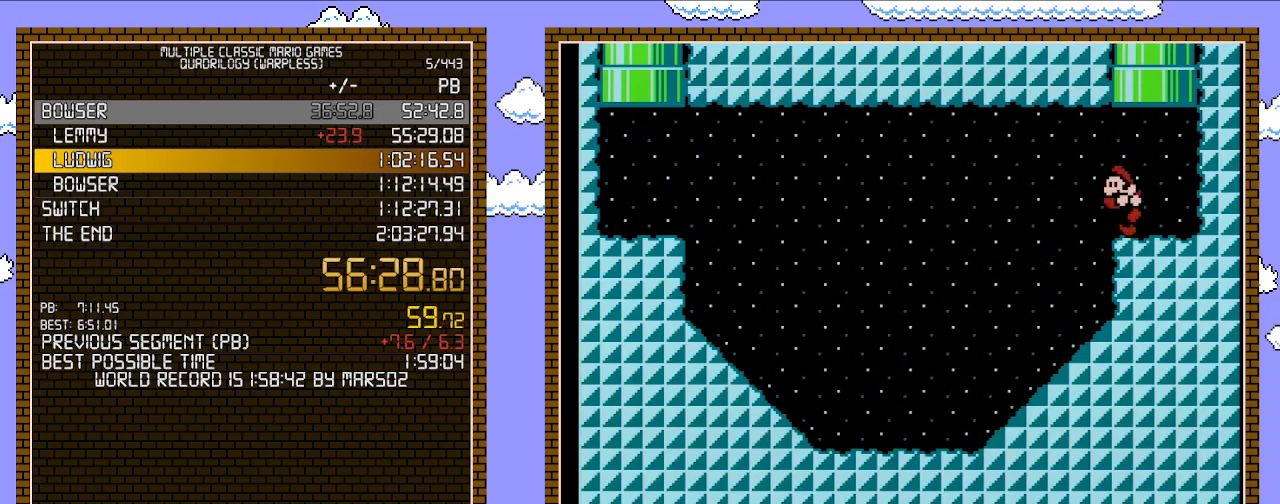
{"buttons": [], "events": [[117, "A", "down"], [367, "DPAD_LEFT", "up"], [400, "A", "up"], [400, "DPAD_UP", "up"]]}
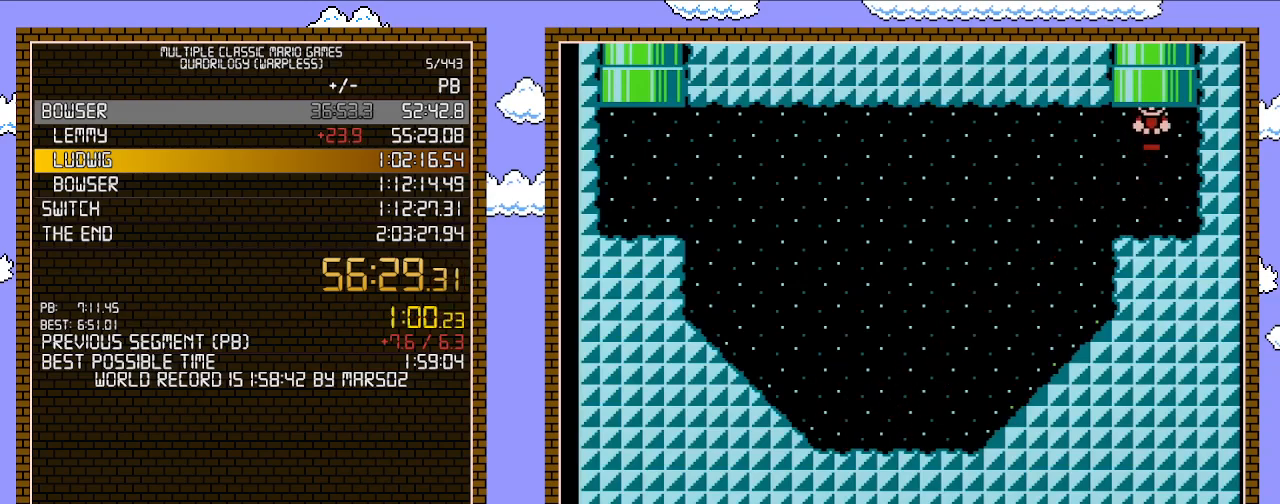
{"buttons": [], "events": []}
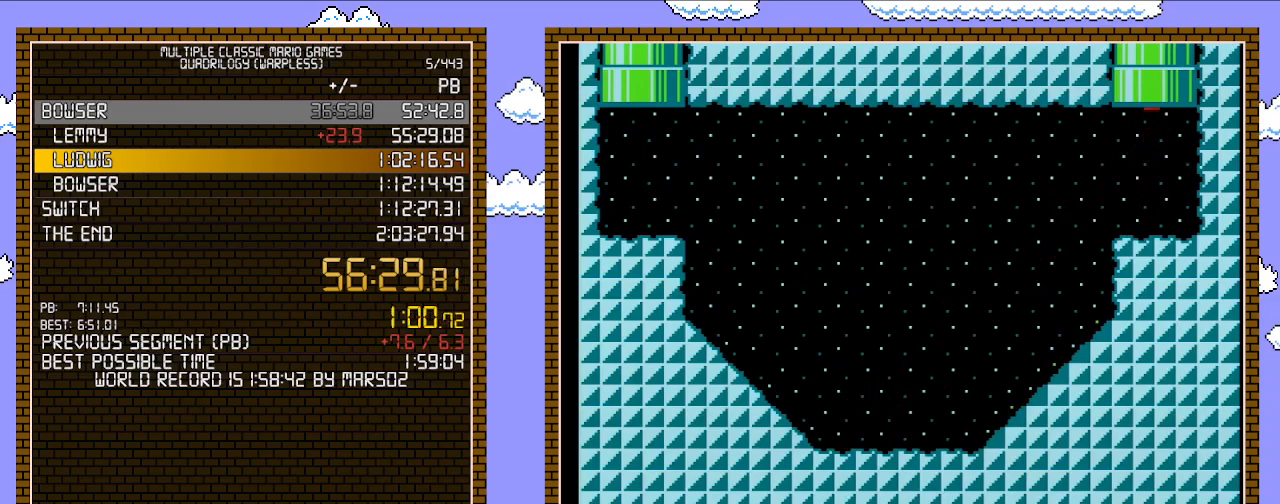
{"buttons": [], "events": []}
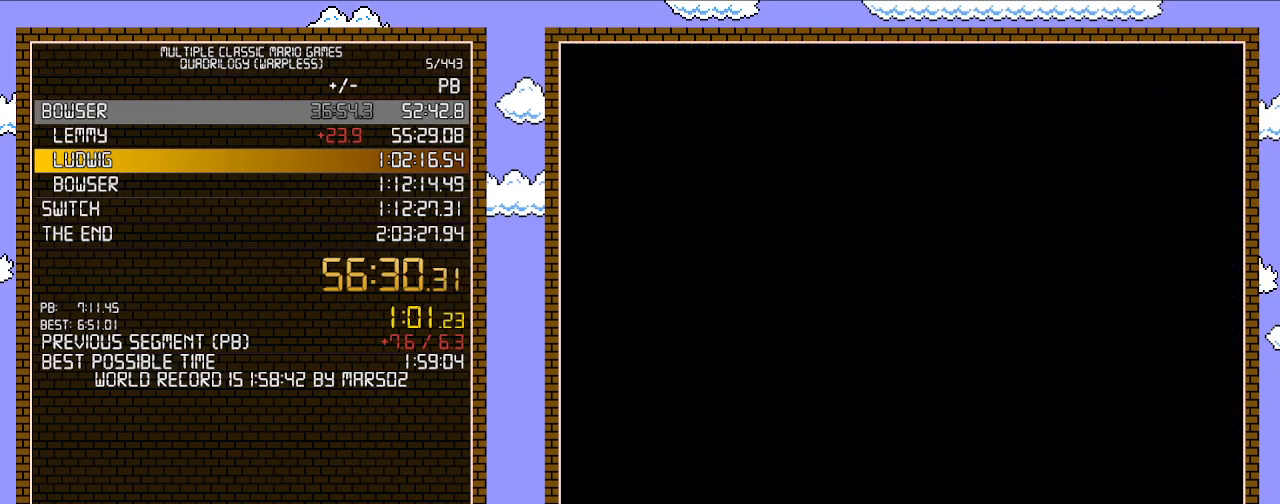
{"buttons": ["DPAD_DOWN"], "events": [[250, "DPAD_DOWN", "down"]]}
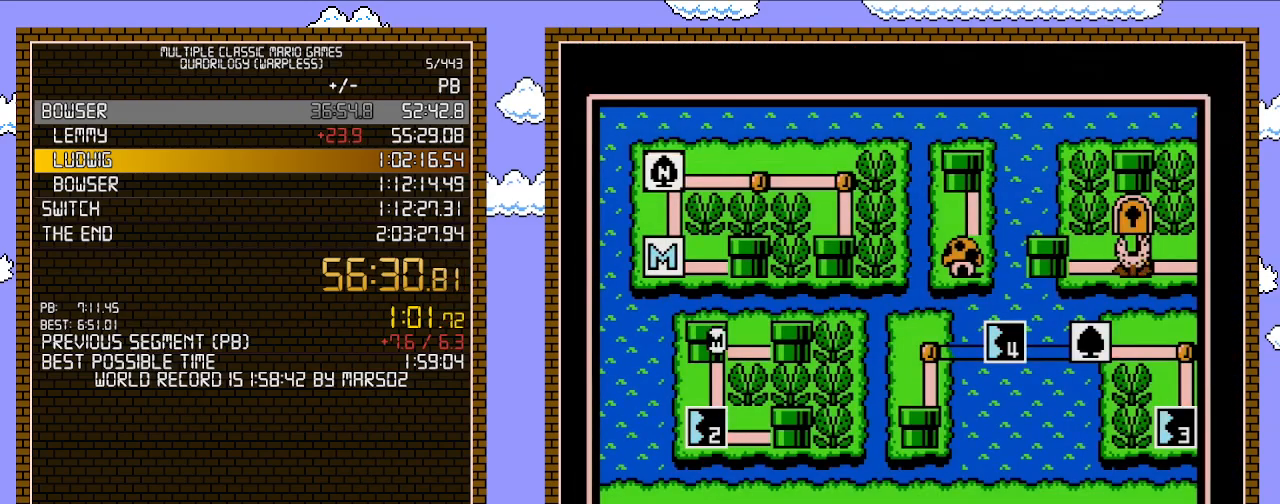
{"buttons": ["DPAD_DOWN"], "events": []}
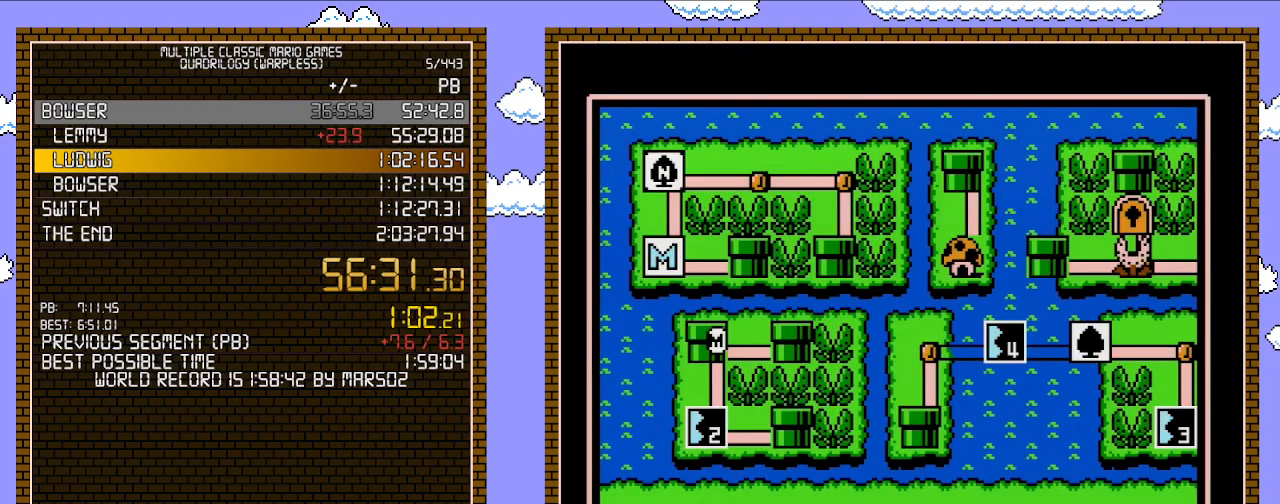
{"buttons": ["B"], "events": [[400, "DPAD_DOWN", "up"], [467, "B", "down"]]}
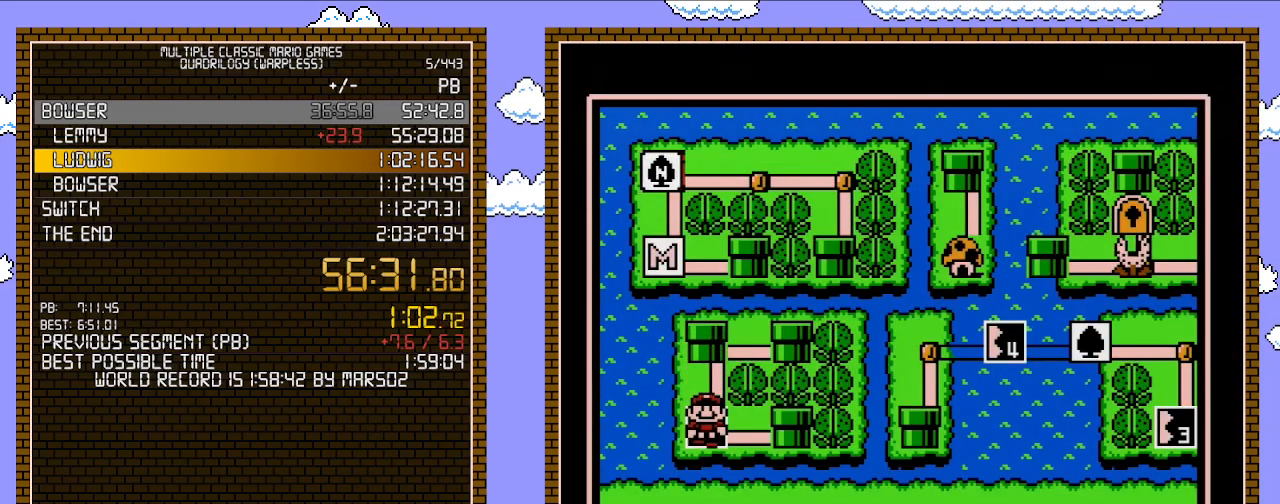
{"buttons": [], "events": [[117, "B", "up"], [300, "DPAD_RIGHT", "down"], [433, "DPAD_RIGHT", "up"]]}
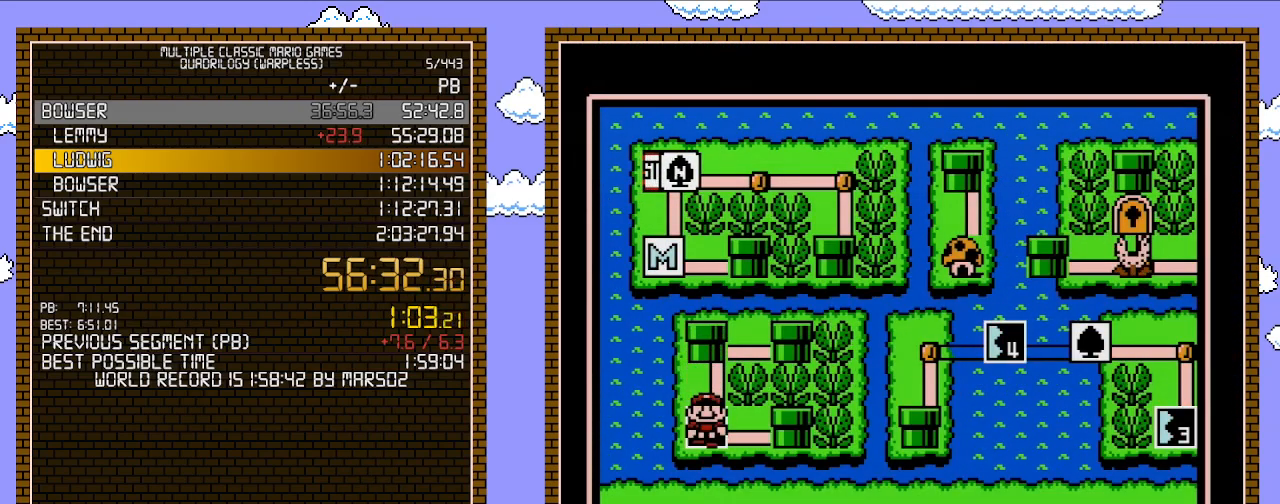
{"buttons": ["A"], "events": [[17, "A", "down"], [83, "A", "up"], [183, "A", "down"]]}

——————

● What is expected: Every record above must be copied exactly; none of the pictures belong in the copy.

● Output for this exercise:
{"buttons": [], "events": [[117, "A", "down"], [367, "DPAD_LEFT", "up"], [400, "A", "up"], [400, "DPAD_UP", "up"]]}
{"buttons": [], "events": []}
{"buttons": [], "events": []}
{"buttons": ["DPAD_DOWN"], "events": [[250, "DPAD_DOWN", "down"]]}
{"buttons": ["DPAD_DOWN"], "events": []}
{"buttons": ["B"], "events": [[400, "DPAD_DOWN", "up"], [467, "B", "down"]]}
{"buttons": [], "events": [[117, "B", "up"], [300, "DPAD_RIGHT", "down"], [433, "DPAD_RIGHT", "up"]]}
{"buttons": ["A"], "events": [[17, "A", "down"], [83, "A", "up"], [183, "A", "down"]]}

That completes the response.